By William K. Black
Quito: March 10, 2015
The Wall Street Journal recently provided one of those stories that are invaluable and frustrating. In fairness, it was a brief blog entry entitled “Almost Half of Global Audits Have Problems” and was based on the release of a study by the International Forum of Independent Audit Regulators. The blog also noted that the rate of deficient audits was nearly as high for top tier firms’ audits conducted in the U.S.
“The study follows one released late last year by the U.S. audit regulator, the Public Company Accounting Oversight Board, which found nearly 40% of studied 2013 audits performed by the four largest U.S. firms weren’t up to snuff.”
But why was it such a brief blog? Why did these two studies not lead to major articles on the front page of the WSJ? Why did the blog neither (1) consider that these results represented an appalling, unacceptable result that required an emergency response and (2) ask why these results were occurring? The WSJ did not even hint at these two points though one would think that both points would emerge immediately as the critical issues for even the most junior reporter working for the nation’s leading financial paper. It is the WSJ’s staggering indifference to what should have been one of the most important stories of the year that continues to surprise. Of course, the New York Times’ twin embarrassments, Deal Book and the Upshot that purport to cover economics and finance, were even worse than the WSJ.
The Gresham’s Dynamic Explains Why Top Tier Audit Failures are Common
The National Commission on Financial Institution Reform, Regulation and Enforcement (NCFIRRE) investigated the causes of the savings and loan debacle. Its 1993 report explicitly found that the “Gresham’s” dynamic first named in the economics literature by George Akerlof in his classic 1970 article on “lemons,” had produced endemic accounting fraud during the S&L debacle. A Gresham’s dynamic is produced when cheaters gain a competitive advantage over honest rivals. This turns market forces perverse and “bad ethics drives good ethics out” of the markets and professions.
“[A]busive operators of S&L[s] sought out compliant and cooperative accountants. The result was a sort of ‘Gresham’s Law’ in which the bad professionals forced out the good” (NCFIRRE 1993).
Bad Audits Become Endemic When Accounting Control Fraud Becomes Endemic
Here is NCFIRRE’s key paragraph.
“The typical large failure [grew] at an extremely rapid rate, achieving high concentrations of assets in risky ventures…. [E]very accounting trick available was used…. Evidence of fraud was invariably present as was the ability of the operators to ‘milk’ the organization” (NCFIRRE 1993).
Note that “fraud was invariably present” at “the typical large failure.” The “weapon of choice for these frauds was “accounting.” I will add a key fact – each of these S&L frauds was audited by a top tier audit firm, which blessed the fraudulent financial statements with clean opinions. Fraudulent CEOs hired top tier audit firms because their reputation aided his ability to “loot” “his” S&L through accounting fraud.

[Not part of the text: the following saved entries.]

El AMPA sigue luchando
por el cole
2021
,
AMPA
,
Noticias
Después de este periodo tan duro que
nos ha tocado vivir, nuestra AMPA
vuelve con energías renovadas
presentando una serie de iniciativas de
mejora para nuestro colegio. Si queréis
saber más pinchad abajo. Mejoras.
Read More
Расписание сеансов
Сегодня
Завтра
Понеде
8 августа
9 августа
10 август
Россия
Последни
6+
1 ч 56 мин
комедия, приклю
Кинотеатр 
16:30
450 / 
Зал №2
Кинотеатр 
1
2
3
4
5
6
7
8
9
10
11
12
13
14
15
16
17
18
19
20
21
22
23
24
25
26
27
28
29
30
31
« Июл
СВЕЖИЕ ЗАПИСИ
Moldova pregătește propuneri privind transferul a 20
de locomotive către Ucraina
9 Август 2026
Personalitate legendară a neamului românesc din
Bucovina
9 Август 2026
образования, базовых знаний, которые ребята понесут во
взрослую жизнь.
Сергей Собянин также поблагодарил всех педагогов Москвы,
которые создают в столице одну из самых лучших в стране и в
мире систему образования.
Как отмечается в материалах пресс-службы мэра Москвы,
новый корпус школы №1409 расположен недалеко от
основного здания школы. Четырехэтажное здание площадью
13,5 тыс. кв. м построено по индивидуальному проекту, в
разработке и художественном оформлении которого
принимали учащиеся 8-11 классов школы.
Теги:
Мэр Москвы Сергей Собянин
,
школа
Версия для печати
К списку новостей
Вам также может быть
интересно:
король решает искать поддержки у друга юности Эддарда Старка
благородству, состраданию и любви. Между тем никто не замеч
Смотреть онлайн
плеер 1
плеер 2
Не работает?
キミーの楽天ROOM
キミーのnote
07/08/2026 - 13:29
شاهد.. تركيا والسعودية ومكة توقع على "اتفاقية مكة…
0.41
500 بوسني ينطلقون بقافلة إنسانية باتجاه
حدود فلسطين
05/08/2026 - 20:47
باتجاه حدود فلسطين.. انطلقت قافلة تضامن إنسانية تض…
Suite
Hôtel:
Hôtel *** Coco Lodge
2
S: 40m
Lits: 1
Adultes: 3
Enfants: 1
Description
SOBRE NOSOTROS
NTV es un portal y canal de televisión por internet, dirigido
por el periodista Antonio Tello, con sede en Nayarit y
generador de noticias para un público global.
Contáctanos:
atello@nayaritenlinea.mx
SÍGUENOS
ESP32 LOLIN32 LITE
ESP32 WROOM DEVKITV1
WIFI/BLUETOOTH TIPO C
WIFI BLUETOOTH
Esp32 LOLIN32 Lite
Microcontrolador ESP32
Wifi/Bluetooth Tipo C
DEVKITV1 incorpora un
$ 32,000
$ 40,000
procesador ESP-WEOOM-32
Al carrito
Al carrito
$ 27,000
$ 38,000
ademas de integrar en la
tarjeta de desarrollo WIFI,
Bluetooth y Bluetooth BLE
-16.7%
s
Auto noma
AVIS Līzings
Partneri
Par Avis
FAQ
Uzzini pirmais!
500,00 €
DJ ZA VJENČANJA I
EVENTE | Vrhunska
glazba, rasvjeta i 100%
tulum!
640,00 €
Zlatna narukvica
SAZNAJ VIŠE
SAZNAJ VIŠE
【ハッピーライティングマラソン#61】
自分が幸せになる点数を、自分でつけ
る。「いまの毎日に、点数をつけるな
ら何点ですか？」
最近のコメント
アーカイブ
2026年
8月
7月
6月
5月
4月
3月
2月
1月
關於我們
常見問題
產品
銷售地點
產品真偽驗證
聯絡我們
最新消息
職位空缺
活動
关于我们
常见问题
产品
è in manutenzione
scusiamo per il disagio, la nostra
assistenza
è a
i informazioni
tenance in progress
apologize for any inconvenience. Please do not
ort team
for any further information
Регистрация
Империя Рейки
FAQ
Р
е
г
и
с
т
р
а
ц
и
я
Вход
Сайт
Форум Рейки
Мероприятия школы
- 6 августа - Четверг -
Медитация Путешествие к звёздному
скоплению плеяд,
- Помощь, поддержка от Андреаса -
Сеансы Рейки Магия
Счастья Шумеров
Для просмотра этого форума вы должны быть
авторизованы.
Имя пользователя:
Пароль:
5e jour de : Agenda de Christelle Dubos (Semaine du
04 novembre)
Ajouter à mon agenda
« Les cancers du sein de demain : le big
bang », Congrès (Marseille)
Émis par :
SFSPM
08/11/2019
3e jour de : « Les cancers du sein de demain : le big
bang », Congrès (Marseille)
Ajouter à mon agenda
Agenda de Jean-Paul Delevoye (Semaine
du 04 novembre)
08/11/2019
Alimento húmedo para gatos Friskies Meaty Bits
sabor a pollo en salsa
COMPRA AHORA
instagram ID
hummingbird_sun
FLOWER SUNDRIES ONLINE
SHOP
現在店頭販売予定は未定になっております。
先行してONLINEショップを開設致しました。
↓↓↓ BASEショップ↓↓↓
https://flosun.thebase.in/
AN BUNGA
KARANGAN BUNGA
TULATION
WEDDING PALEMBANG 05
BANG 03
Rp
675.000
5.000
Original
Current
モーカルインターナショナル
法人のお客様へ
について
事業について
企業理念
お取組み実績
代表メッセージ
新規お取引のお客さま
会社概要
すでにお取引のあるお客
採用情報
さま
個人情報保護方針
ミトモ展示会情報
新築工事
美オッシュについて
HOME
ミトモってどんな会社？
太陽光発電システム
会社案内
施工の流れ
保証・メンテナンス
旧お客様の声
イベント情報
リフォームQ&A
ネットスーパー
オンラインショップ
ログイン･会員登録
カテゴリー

The next great epidemics of control fraud that will produce renewed financial crises are likely to occur once the economic recovery becomes significantly stronger. The knowledge that such an enormous number of audit engagements have material defects now gives us a priceless opportunity to stop the already rampant Gresham’s dynamic that is producing endemic audit defects and failures before it leads to a financial crisis.
Conclusion
When you see this extraordinary number of audit problems you know not simply that there are severe problems in the auditing profession, but even more dangerous problems in the top leadership of the corporations being audited. It is the leaders of these corporations who suborn the top tier audit partners. The art is to suborn, not defeat, the outside auditor and turn the audit partner into the fraudulent CEO’s most valuable ally. As long as we allow the leaders of the corporate client to choose the audit partner we make it child’s play for fraudulent corporate leaders to suborn the audit partner.